When you began working for your family business more than a decade ago, what were your hopes for Swarovski?
I grew up with the crystal bead and by the time I got out into the big wide world, I realised nobody was talking about the crystal bead or jewellery stone; they only talked about those little animals. I wanted to educate the general public about the beads I grew up with and felt so passionate about. We were big in the gift market, but I saw the potential to take it back into the fashion world.

You’ve been credited with changing the image of the company by forging a close association with fashion, film and music. How did you recognise that was the way to take the business into the 21st century?
Swarovski has a heritage in the fashion, music and cinema arenas so we wanted to tap back into that. We changed the old perception of Swarovski by working with as many artists as we could. We’ve had Madonna on stage in crystal, or Lenny Kravitz creating a chandelier, or Brad Pitt admiring a chandelier in Ocean’s Thirteen. I’ve been so fortunate to have these amazing spokespeople out there. By giving crystal a different context it has changed the connotation.

What are your hopes for Swarovski in this new decade?
I have high hopes for this decade, especially in the lifestyle arena – I feel we have such a strong foundation on which to build. Swarovski is a design-driven company. Design means an element that enhances the quality of life, but design doesn’t have to mean expensive – it means desirable. That’s what we’ve been doing for 100 years – adding value.

Swarovski is now a name synonymous with sponsorship and support of young creatives. Why has that been so important for you?
I was so inspired by my time in New York over 10 years ago – no one there was supporting young talent at all. All they needed was a little bit of money and support to help them show their product and explore their creativity. So we forged a new, symbiotic relationship, which was mutually beneficial. We supplied components to the fashion industry and in return our product was used in the most exciting new ways. I’m so proud that we support the best of new talent in that way.

You’ve collaborated with fashion designers such as Giles Deacon, Erdem and Louise Goldin. Can you tell us about any new collaborations for 2010?
We’re working again with Hussein Chalayan. And in Los Angeles we’re working with the Costume Designers Guild for the sixth year. They really are the unsung heroes of the film industry, so we’ve reached out to the costume community. We worked closely with Colleen Atwood on the film Nine, and we’re thrilled about working with David Rockwell again for this year’s Oscars; last year’s curtain was such a great success.

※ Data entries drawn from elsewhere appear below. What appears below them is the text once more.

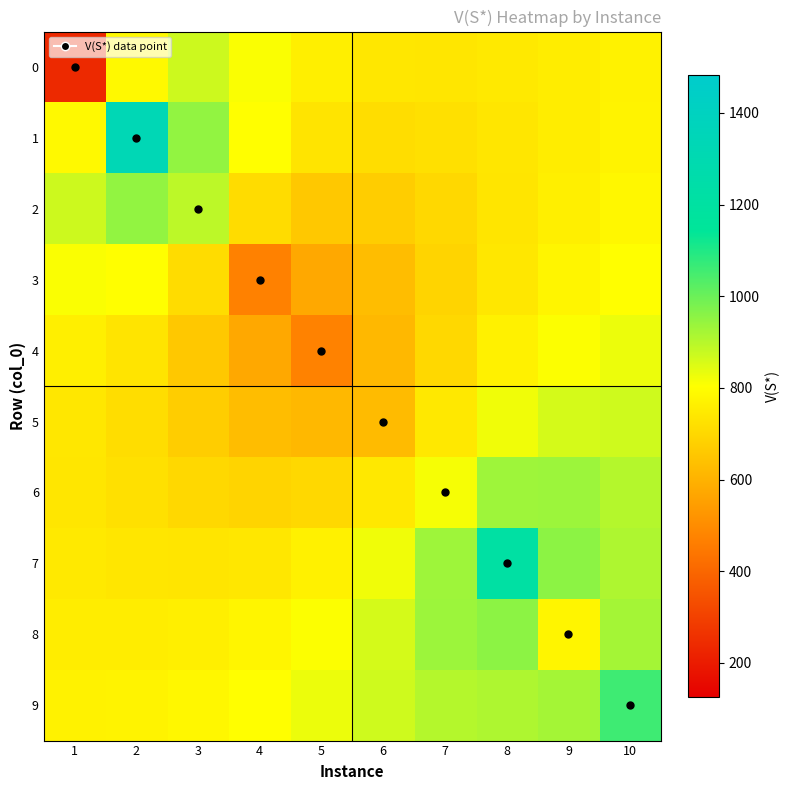

Between 1 and 5, which is larger?

5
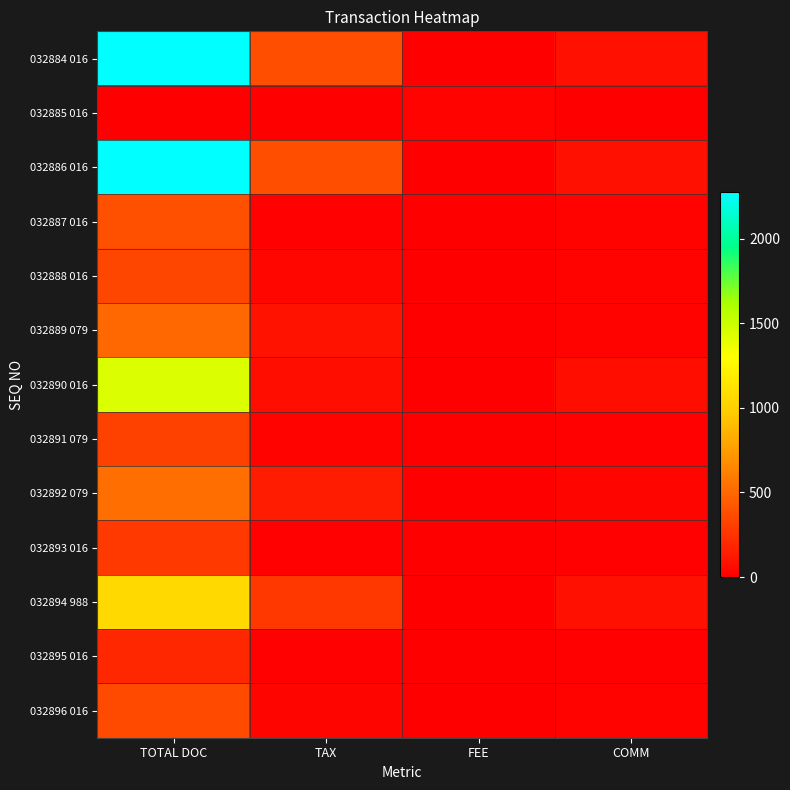

At which category is the sum across all series the highest?

TOTAL DOC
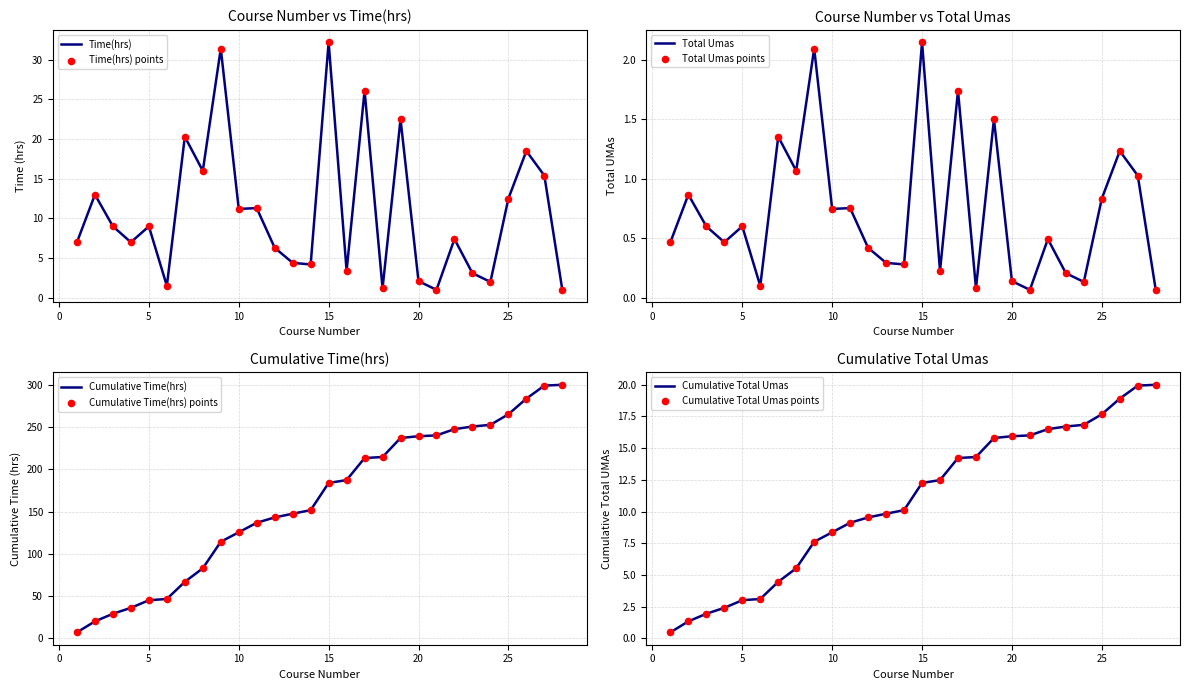

At which category is the sum across all series the highest?

15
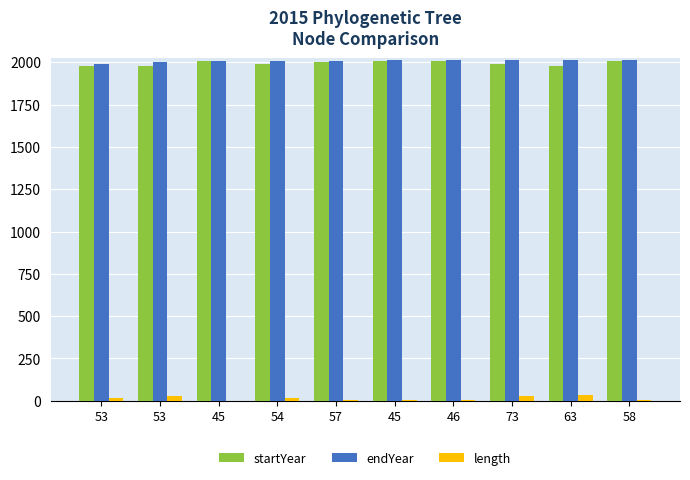

What is the difference between the highest and lowest values at 45?

2007.1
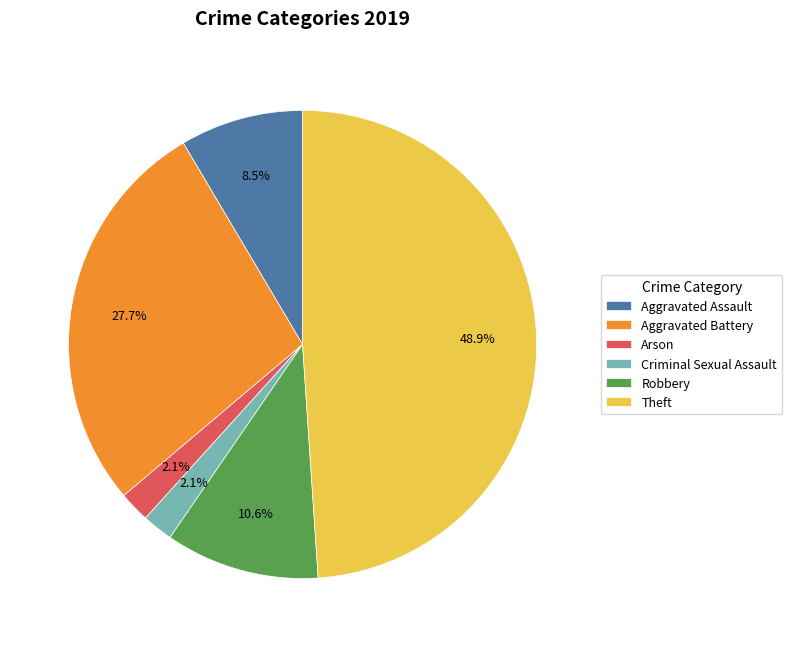

How many slices are in this pie chart?

6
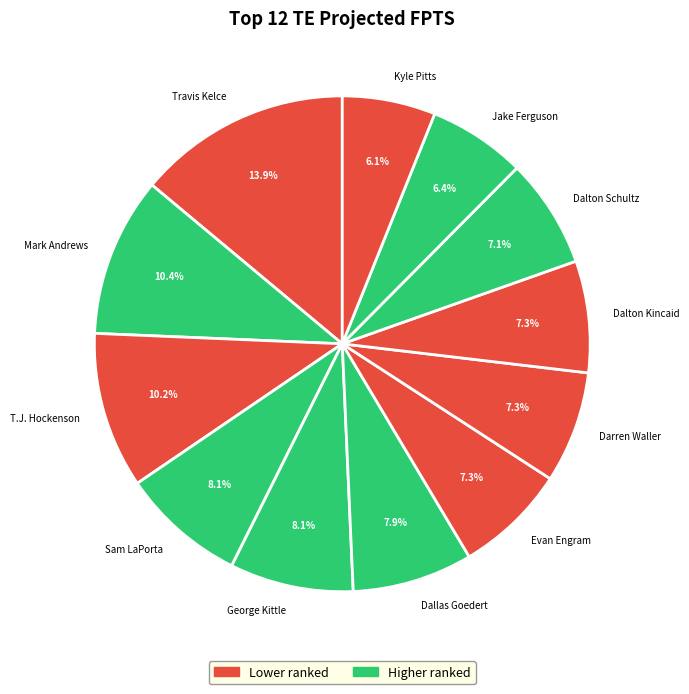

Approximately how many times larger is the value at Travis Kelce compared to Evan Engram?

1.9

The Atelier collections have been so successful, what’s next for that division of the business?
We have a great list of designers working with us and we’re just launching an Oscars collection by Stephen Webster – that’s really exciting for us. We want to create that connection from what’s happening on the catwalk with what’s happening in the Swarovski stores. Atelier is really trends- and fashion-driven, and so far all of our collaborations have been so successful. Zaha Hadid, Nicholas Kirkwood, Matthew Williamson and Jason Wu, among others, have created pieces for this spring.

Finally, what are your tips for how to wear crystal?
If you’re dressed up, you should place it strategically, like dotting an ‘i’. If you’re wearing black, I love how it lifts an outfit; it lifts you. One of my favourite pieces is the Christopher Kane multi-strand bolster necklace. You can wear it with jeans or to a black tie event – it just completes an outfit, it’s amazing.